Against a better opponent who is not surprised by the hurry-up and who will have game-planned more for Gabbert, can he do similar things? We’ll have to wait for the answer to that. We don’t want to give too much weight to less than a half of a preseason game. But still, there is a lot more reason to think it could be a yes than there was before this game.

A few other thoughts on Jets 37, Jaguars 13:
  • The Jags failed to convert the final three third downs they faced in the first half, when Henne had replaced Gabbert. But the first two were runs, they went for it on the fourth down that followed and they converted both.
  • In 16 minutes of play, the Jaguars had eight penalties for 63 yards. While the hurry-up caught the Jets off guard, it may have also thrown the Jaguars off a bit in this department. The pace of the Jacksonville offense didn’t have a bearing on consecutive neutral-zone infractions against defensive linemen Jason Babin and Sen’Derrick Marks. The Jaguars finished with 12 penalties for 100 yards.
  • Blackmon was very good, with four catches on five targets for 46 yards. He ran well with the ball in his hands on a couple of quick receiver screens. They are going to miss him during his four-game suspension to start the season. But once he and Cecil Shorts (who didn’t play) are on the field together, they should be a formidable duo. Mix in rookie Ace Sanders who flashed some in this game and there is plenty of reason for encouragement. Sanders caught Gabbert’s first pass, a 35-yarder down the middle.

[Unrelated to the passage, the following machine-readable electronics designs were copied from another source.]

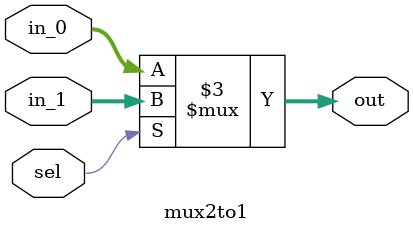
<source format=sv>
module mux2to1(
    input logic sel,
    input logic [31:0] in_0,
    input logic [31:0] in_1,

    output logic [31:0] out
);

always_comb begin : mux2to1
    if (sel) out = in_1;
    else out = in_0;
end

endmodule

</source>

  • Timing wasn’t great for rookie safety John Cyprien, who just started practicing on Monday after an offseason hamstring injury. He fell down on the Jets first touchdown, a 23-yard pass from Mark Sanchez to tight end Jeff Cumberland. But even if Cyprien has stayed on his feet, he would have gotten beat on the play.
  • Jones-Drew got three carries for 9 yards and took a little pass 20 yards. The Jags got him out quickly after his first game action since Oct. 21, 2012. Jordan Todman had some quality carries as the next in line – at least one was undone by a penalty and rookie Denard Robinson showed off his speed before he was slowed in the second half. Neither had a good stat line in the end.
  • The Jets got effective work out of Bilal Powell when the running back fielded direct snaps. He took one 37 yards as offensive lineman Willie Colon swallowed up Marks to create a big hole. Powell finished with 68 yards on seven carries.
  • Sanchez and Matt Simms were each sacked once. Jeremy Mincey had the first, sticking with it on a deep drop for Sanchez and ultimately pushing back fullback Tommy Bohanon. Mincey has bulked up so he can play some tackle, and he should beat a fullback. Also of note on the D-line: Continued silence and invisibility from end Andre Branch. His stat line included just one tackle, on special teams.